Apple, Google sign new agreement to end poaching lawsuits

14 Jan 2015

Four Silicon Valley companies including Apple and Google have entered into an agreement to resolve an antitrust class action lawsuit by tech workers, who accused the firms of conspiring to avoid poaching each other's employees, Reuters reported.

Apple, Google, Intel and Adobe Systems were accused in the plaintiff's 2011 lawsuit of limiting job mobility which kept a lid on salaries. The case had been under intense scrutiny due to the possibility of big damages being awarded and also the possibility of a peek into the world of some of US' elite tech firms.

US district judge Lucy Koh in San Jose, California, last year rejected a $324.5 million settlement of the lawsuit as too low after a plaintiff raised objections.

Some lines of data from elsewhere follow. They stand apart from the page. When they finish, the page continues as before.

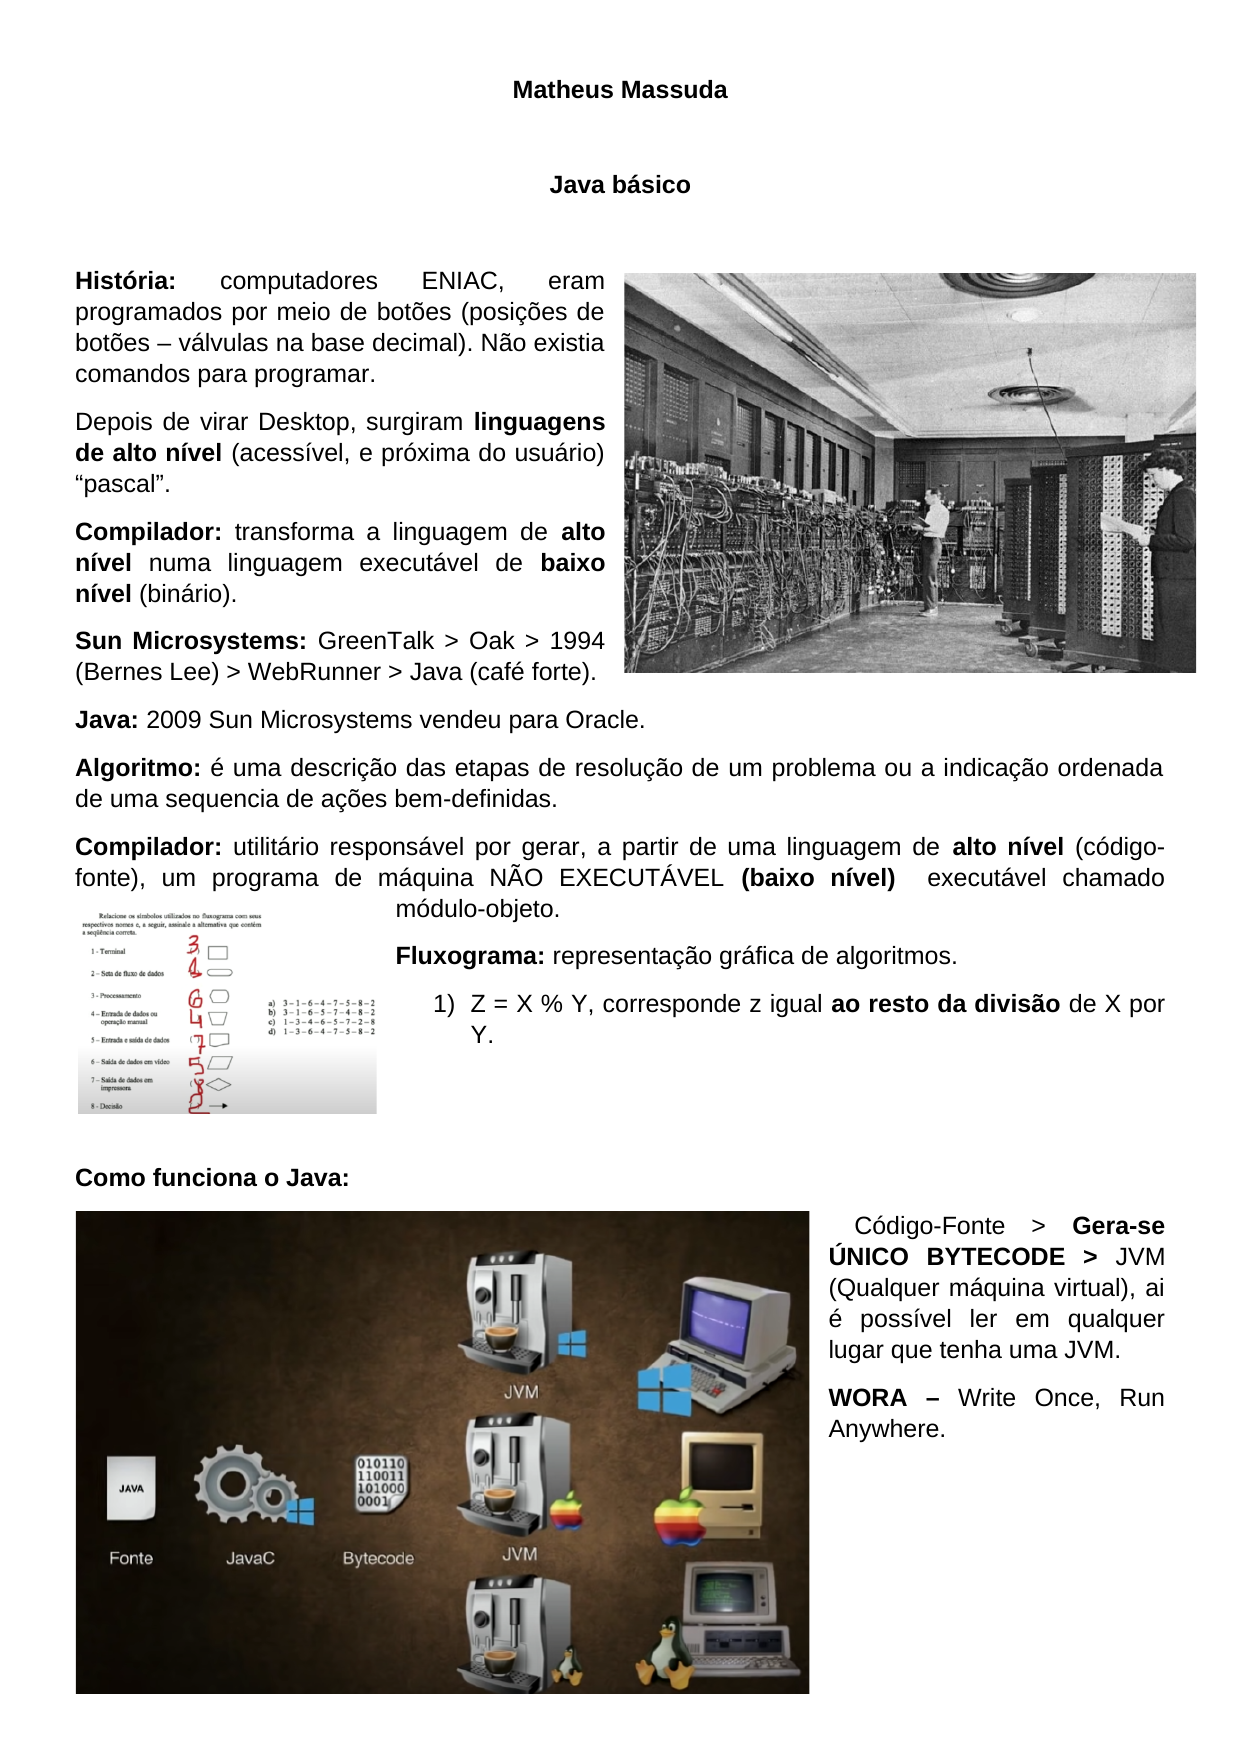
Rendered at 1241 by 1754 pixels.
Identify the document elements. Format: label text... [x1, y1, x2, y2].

text Sun Microsystems: GreenTalk > Oak > 1994 (Bernes Lee) > WebRunner > Java (café forte). [75, 626, 1165, 686]
text Fluxograma: representação gráfica de algoritmos. [377, 941, 1165, 970]
text Java básico [75, 170, 1165, 199]
text Compilador: transforma a linguagem de alto nível numa linguagem executável de baixo nível (binário). [75, 516, 623, 607]
text Como funciona o Java: [75, 1163, 1165, 1192]
text Depois de virar Desktop, surgiram linguagens de alto nível (acessível, e próxima do usuário) “pascal”. [75, 407, 623, 497]
list Z = X % Y, corresponde z igual ao resto da divisão de X por Y. [377, 989, 1165, 1049]
text Algoritmo: é uma descrição das etapas de resolução de um problema ou a indicação ordenada de uma sequencia de ações bem-definidas. [75, 753, 1165, 812]
text WORA – Write Once, Run Anywhere. [809, 1383, 1165, 1442]
picture [623, 273, 1196, 672]
text Compilador: utilitário responsável por gerar, a partir de uma linguagem de alto nível (código-fonte), um programa de máquina NÃO EXECUTÁVEL (baixo nível) executável chamado módulo-objeto. [75, 831, 1165, 922]
picture [75, 1211, 809, 1692]
text Java: 2009 Sun Microsystems vendeu para Oracle. [75, 705, 1165, 734]
text Código-Fonte > Gera-se ÚNICO BYTECODE > JVM (Qualquer máquina virtual), ai é possível ler em qualquer lugar que tenha uma JVM. [809, 1211, 1165, 1364]
picture [76, 909, 377, 1113]
text História: computadores ENIAC, eram programados por meio de botões (posições de botões – válvulas na base decimal). Não existia comandos para programar. [75, 266, 1165, 388]
text Matheus Massuda [75, 75, 1165, 104]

The worker's attorney Daniel Girard said the worker would support the new agreement, but Girard declined to disclose the amount, which was also not included in the court filing.

The case largely hinged on emails exchanged by Apple co-founder Steve Jobs, former Google chief executive officer Eric Schmidt and other rivals in which they discussed plans to avoid poaching each other's prized engineers.

While rejecting the $324.5 million deal, Koh on several occasions referred to the 2013 settlement involving Disney and Intuit. Koh wrote, Apple and Google workers got proportionally less than Disney workers, even though plaintiff lawyers had ''much more leverage'' against Apple and Google.

Meanwhile Bloomberg reported that the companies, after resuming negotiations with the workers, in September asked a federal appeals court to overrule Koh's rejection of the initial settlement, saying she overstepped her authority.

The new settlement was confirmed today by Kelly Dermody, a lawyer for the workers, and Chuck Mulloy, a spokesman for Santa Clara, California-based Intel, even as they declined to elaborate.

An objection to the original settlement was filed by former Adobe employee Michael Devine, who left the company in 2008 and was a lead plaintiff in the case.

According to Devine's lawyer, Daniel Girard, if workers had not initially agreed to settle for an average payout of about $3,572, they could have won damages at trial of as much as $141,331 each.